_SOURCE DATA:_
________________________

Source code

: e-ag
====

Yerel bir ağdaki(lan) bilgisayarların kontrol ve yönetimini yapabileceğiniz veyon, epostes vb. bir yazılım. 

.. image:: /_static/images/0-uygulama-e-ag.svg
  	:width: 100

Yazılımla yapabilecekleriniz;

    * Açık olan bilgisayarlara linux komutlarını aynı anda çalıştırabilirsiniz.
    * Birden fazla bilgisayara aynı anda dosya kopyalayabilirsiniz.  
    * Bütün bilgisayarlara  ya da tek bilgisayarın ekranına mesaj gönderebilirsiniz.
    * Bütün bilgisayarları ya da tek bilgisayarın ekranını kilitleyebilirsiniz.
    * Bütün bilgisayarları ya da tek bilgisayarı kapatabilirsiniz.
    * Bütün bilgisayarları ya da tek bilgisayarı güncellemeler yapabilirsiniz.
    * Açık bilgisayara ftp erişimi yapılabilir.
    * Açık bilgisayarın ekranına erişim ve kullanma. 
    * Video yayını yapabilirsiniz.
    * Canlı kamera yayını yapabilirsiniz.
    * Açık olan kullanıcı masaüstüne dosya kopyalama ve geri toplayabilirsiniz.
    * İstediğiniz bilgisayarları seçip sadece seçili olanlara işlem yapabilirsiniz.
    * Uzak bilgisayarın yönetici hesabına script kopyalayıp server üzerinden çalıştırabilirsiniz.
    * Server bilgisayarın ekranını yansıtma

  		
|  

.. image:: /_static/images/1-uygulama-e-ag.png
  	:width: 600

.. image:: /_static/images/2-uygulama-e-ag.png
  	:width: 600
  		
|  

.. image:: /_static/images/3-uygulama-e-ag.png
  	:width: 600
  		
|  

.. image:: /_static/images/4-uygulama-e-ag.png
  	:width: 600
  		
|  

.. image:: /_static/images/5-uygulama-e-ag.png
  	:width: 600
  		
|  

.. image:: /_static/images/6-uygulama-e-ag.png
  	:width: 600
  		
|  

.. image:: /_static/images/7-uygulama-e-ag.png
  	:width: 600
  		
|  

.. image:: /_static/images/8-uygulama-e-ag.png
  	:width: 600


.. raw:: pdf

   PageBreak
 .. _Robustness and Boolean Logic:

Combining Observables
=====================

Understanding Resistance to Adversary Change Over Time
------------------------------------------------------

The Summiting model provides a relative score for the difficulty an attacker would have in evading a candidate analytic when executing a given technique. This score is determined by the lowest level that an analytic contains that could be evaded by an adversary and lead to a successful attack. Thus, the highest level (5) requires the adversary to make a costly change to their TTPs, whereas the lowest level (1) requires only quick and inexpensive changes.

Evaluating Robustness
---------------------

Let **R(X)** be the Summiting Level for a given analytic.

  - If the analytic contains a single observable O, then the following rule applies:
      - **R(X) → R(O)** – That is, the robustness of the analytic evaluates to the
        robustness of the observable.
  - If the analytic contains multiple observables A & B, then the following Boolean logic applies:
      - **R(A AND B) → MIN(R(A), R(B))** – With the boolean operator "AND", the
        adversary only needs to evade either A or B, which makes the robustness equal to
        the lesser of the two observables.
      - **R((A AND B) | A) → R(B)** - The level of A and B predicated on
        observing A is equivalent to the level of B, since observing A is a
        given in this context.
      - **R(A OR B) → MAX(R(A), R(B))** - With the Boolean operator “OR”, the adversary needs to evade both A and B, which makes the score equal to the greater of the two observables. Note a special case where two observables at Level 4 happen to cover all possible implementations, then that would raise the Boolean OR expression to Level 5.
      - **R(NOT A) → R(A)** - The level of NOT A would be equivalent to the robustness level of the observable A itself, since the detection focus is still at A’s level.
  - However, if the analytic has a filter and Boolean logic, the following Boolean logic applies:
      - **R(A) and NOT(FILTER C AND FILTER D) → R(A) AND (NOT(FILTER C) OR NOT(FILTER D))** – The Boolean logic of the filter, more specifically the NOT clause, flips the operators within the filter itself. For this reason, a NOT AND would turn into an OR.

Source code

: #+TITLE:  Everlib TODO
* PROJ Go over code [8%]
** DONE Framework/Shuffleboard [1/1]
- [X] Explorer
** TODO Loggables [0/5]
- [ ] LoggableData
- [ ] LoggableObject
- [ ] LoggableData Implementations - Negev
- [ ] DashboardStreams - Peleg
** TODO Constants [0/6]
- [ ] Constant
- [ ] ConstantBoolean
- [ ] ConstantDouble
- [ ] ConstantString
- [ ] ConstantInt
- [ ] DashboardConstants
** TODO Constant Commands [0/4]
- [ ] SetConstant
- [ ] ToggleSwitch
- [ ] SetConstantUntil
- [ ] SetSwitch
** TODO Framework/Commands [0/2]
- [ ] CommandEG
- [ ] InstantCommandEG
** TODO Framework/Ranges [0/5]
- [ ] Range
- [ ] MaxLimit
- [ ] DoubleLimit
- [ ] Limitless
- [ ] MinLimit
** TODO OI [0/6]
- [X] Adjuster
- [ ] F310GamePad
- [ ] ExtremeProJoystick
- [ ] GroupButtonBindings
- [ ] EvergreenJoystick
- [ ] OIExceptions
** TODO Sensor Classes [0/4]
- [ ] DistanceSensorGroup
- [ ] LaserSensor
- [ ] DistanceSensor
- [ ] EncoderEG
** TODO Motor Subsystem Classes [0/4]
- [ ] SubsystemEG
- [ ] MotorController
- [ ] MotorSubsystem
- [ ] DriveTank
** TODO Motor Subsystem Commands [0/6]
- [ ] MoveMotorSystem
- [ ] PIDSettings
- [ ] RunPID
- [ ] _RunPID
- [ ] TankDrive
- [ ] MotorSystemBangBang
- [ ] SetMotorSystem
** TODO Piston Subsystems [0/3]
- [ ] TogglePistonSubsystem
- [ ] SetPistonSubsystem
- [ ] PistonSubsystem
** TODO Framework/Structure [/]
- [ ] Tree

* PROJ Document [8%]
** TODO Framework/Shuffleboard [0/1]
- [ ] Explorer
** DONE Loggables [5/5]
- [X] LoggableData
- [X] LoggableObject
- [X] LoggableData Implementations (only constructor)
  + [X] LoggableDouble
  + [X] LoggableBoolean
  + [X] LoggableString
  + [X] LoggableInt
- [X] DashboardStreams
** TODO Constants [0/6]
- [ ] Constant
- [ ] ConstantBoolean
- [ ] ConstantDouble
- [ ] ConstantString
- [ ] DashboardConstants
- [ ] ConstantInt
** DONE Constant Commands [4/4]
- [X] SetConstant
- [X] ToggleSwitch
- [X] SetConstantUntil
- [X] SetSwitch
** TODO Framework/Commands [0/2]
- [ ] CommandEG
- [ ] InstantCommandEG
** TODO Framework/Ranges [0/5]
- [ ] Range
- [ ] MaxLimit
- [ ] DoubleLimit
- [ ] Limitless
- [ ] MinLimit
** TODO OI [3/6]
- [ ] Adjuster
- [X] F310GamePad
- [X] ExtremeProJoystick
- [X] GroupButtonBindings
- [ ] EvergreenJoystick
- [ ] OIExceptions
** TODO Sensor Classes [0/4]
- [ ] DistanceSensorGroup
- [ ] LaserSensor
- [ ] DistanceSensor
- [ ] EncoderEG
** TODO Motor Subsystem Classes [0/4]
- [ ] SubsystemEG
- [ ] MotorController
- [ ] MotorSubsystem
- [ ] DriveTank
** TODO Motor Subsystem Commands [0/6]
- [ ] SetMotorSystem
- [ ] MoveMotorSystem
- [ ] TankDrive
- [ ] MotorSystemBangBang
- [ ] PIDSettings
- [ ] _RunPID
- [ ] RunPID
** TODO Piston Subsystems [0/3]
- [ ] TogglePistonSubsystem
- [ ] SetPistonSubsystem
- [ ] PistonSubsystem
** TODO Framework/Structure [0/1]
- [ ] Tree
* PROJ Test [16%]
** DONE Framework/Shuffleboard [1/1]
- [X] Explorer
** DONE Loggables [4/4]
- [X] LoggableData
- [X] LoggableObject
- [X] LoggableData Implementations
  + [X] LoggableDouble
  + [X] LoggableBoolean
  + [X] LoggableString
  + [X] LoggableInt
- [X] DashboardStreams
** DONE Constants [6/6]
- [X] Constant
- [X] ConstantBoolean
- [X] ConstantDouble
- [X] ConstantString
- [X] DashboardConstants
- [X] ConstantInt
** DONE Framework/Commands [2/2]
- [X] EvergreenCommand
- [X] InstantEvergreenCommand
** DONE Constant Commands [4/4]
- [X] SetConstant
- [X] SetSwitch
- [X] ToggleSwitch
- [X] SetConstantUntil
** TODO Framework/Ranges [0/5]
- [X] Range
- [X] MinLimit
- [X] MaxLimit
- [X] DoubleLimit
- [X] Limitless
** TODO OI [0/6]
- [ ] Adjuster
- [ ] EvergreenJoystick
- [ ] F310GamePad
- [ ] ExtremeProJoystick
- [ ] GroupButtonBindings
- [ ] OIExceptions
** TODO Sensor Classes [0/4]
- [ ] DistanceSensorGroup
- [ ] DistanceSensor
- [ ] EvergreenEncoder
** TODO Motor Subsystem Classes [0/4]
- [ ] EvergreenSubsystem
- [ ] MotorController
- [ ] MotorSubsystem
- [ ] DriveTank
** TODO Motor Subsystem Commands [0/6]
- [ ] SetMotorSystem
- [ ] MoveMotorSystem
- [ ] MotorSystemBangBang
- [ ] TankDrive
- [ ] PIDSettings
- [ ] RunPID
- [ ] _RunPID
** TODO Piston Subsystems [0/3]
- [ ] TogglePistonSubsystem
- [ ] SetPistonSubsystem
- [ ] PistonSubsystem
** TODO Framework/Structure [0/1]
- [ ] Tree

________________________

_ABOUT THIS EXERCISE:_
Send back an exact copy of only the lines from the line with "- **R(NOT A)" up to and including the line with "- However, if" in the data above.

_TASK RESPONSE:_
      - **R(NOT A) → R(A)** - The level of NOT A would be equivalent to the robustness level of the observable A itself, since the detection focus is still at A’s level.
  - However, if the analytic has a filter and Boolean logic, the following Boolean logic applies:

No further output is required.